Falar de tortura, enforcamento, e coisas do tipo nunca é
atraente. Definitivamente, é um tema triste e chocante. Mas quando fui estudar
a história da Rua da Praia, eterno símbolo da nossa amada capital? Em vez de
praia eu enxerguei a forca. Fui pesquisar.
Descobri que
a praça Brigadeiro Sampaio teve diferentes nomes: Arsenal, Largo da Forca,
praça da Harmonia. Me impressionou a Forca.
O primeiro fato que nos causou
surpresa é que, nas conversas com historiadores, sempre pairava no ar uma certa
dúvida sobre a realização dos enforcamentos em Porto Alegre: “você nunca vai
poder concluir alguma coisa” afirmaram alguns. Por um lado, isso foi bom para
nós! Nunca ninguém interessou-se sobre o tema. Por outro, é uma grande
responsabilidade para nós. Resolvemos encarar o desafio e encontramos diante de
nós um objeto bastante rico e complexo.
A maioria dos livros sobre Porto
Alegre no século XIX não tratam da pena de morte. Foucault tem razão ao dizer
que muito pouco se comenta sobre a história da justiça. Seria por causa da
violência? vergonha pelos supliciados? Implicações políticas? A guilhotina, por
exemplo, virou marca registrada da França. Ela carrega toda uma carga de
significados que a impossibilitam de ser esquecida. Por que o esquecimento da
forca?
Nosso marco temporal é a primeira
metade do século XIX. O primeiro processo-crime que trabalharemos é de 1818. O
primeiro enforcamento (documentado) foi em 1821, e o último, em 1857. Após essa
data não ocorreram mais suplícios no país, por determinação do Imperador D.
Pedro II. As pessoas continuaram a ser condenadas à morte. A pena de morte não
foi retirada do Código Criminal. Porém, introduziu-se o costume de o Imperador
comutar a pena para galés perpétuas.
Estamos cientes que o período escolhido
marca uma transição importante no país, que deixa de ser colônia para tornar-se
uma nação independente. Essa mudança também acarretou alterações na legislação
penal.

========================

LISTA DE TAREFAS:
1 > Reproduza fielmente o trecho do texto sobre a forca em Porto Alegre que começa nas palavras "Nosso marco temporal" e termina logo após "para galés perpétuas.".
2 > Escreva a continuação do texto sobre a forca em Porto Alegre, a partir da última frase apresentada.
O material que vem depois é independente do texto sobre a forca em Porto Alegre.

========================

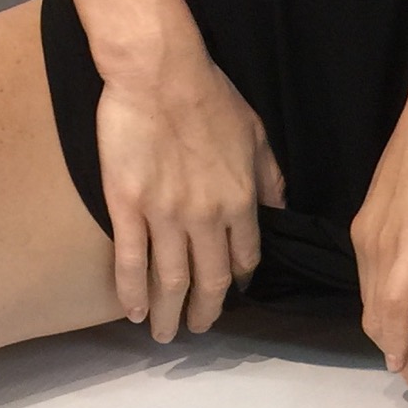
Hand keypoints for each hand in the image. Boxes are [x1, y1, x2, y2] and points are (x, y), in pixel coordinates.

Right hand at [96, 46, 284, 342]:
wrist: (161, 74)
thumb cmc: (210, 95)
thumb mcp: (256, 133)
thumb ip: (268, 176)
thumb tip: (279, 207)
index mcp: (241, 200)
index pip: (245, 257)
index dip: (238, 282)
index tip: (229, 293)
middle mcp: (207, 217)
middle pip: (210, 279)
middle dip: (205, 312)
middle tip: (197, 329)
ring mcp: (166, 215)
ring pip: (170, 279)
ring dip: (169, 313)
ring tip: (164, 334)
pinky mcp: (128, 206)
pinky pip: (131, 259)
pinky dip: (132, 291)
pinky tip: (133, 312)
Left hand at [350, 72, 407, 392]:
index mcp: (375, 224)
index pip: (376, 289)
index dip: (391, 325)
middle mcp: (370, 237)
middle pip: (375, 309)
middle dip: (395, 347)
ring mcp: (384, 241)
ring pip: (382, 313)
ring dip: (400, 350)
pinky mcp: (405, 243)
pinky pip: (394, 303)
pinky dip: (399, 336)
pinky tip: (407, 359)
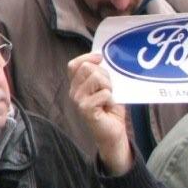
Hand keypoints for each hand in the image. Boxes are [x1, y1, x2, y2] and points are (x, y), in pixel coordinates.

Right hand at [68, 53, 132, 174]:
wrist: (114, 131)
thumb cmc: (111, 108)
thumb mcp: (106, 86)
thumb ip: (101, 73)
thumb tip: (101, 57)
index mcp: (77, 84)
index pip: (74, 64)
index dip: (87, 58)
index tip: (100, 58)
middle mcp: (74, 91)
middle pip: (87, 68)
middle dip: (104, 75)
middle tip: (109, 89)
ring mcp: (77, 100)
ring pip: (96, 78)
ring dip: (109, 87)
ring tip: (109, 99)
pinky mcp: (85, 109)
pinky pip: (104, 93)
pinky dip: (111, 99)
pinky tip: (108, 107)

========================

RESPOSTAS:
1 >
Nosso marco temporal é a primeira
metade do século XIX. O primeiro processo-crime que trabalharemos é de 1818. O
primeiro enforcamento (documentado) foi em 1821, e o último, em 1857. Após essa
data não ocorreram mais suplícios no país, por determinação do Imperador D.
Pedro II. As pessoas continuaram a ser condenadas à morte. A pena de morte não
foi retirada do Código Criminal. Porém, introduziu-se o costume de o Imperador
comutar a pena para galés perpétuas.

2 >
Houve algum tipo de cruzamento entre
as Ordenações Filipinas e o Código Criminal do Império (1830) no que diz
respeito aos enforcamentos, os tipos de pena e outros rituais de suplício? Qual
era a atitude religiosa diante dos enforcamentos? São questões.
O Espaço.
Vamos viajar de Porto Alegre para o
Largo da Forca! A primeira palavra que
apareceu ao buscarmos o Largo da Forca foi Rua da Praia. Foi ao estudarmos a
história da Rua da Praia que nos deparamos com a praça Brigadeiro Sampaio. Ela
se encontra no começo da rua da Praia, perto da Usina do Gasômetro. Esse espaço
já foi palco de uma feira de alimentação, lugar de brincadeiras de criança.
Atualmente, os moradores de Porto Alegre usam o lugar para fazer churrasco e
outras iguarias. Tenho certeza que a maioria dos visitantes tem ideia de que
ali se realizavam os enforcamentos.
Estudando a história deste lugar nos
deparamos com seu primeiro nome, Largo da Forca. Segundo o historiador Sérgio
da Costa Franco esse espaço fazia parte do Largo do Arsenal e nessa época era
um lugar abandonado. Ele até diz que era um local ermo e abandonado e que ficou
conhecido por ser o local onde era construída a forca. Mas sempre foi local de
enforcamentos?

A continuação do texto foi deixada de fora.